Rereading The Dead Lecturer

In a recent e-mail Adrienne said:

Have been immersed in LeRoi Jones’s The Dead Lecturer for a couple of days. It seems to me even more remarkable now than when it came out in the sixties. The combination of modernist craft & real struggle. I remember you and I talking about it, you reading aloud from it. So I send you the attached.

The poem that she sent, “Rereading The Dead Lecturer,” is among those showcased in this issue.

On the one hand I am struck by these lines:

An idea.     And we felt it.
A meaning.     And we caught it

—the feeling of an idea.     An idea of feeling.

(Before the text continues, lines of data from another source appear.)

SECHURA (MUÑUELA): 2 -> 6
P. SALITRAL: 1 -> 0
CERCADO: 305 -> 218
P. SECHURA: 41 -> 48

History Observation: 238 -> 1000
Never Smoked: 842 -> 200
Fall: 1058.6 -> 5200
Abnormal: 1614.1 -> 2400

At the age of seventy-seven Adrienne is still pondering, still probing, still “feeling” ideas, still testing the limits of the poem as energy conduit, vector, and force. From the very first her genius has lain in her uncanny ability to resonate with our deepest concerns and desires via charged, yet straightforward language. And, remarkably, the considerable moral pressure exerted by her work has never been compromised by a sacrifice of the “beautiful”—the lovely vowels, consonants, images, and metaphors of her emotional intelligence, and the whole structure buttressed by her wide and passionate scholarship.

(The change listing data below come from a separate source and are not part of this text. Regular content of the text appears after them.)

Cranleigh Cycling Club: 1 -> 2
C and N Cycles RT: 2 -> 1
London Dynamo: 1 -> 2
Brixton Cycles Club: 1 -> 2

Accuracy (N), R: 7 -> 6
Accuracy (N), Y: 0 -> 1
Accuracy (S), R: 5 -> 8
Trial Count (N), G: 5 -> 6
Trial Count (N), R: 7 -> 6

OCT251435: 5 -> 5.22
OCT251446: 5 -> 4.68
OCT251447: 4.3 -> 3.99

And on the other hand, I am fascinated by the following:

And the past?     Overthrow of systems, forms
could not overthrow the past

For do not these two lines reflect what might be the most important “political” question at any time, for anyone—that is, what is it that will carry us past the old behaviors after the revolution is over? A question beyond poetry, perhaps?

When I was her student, almost forty years ago, she handed us one afternoon—via one of those “purple mimeos” that writing students were always cranking out and/or receiving in the ancient days before computers and “post-avant” (-garde) poetry—these words by the then LeRoi Jones:

But let there be no misunderstanding. I do believe, desperately, in a “poetry of ideas.” Poems have got, literally, to be about something. And the weight of love, murder, history, economics, etc. have got to drag whoever’s writing in a personally sanctified direction or there will be no poems at all. But it’s not the direction that’s interesting, or makes literature or art, but the replaying of it by the poet. . . . We are stung by some things in our lives that must tell us who we are, almost as specifically as on our driver’s license. They comprise an effortless power (my italics) readily at our use, if we can find an effective method.

Thus, in the spirit of this quotation, Adrienne’s poetry—her energized, pointed, ongoing, imaginative discourse of examination, probing its intentions even as it writes out its intentions—is an astonishing chronicle of how it has been for her to be alive right now, moment to moment, which is perhaps one of the few definitions of “radical” that I might be willing to accept.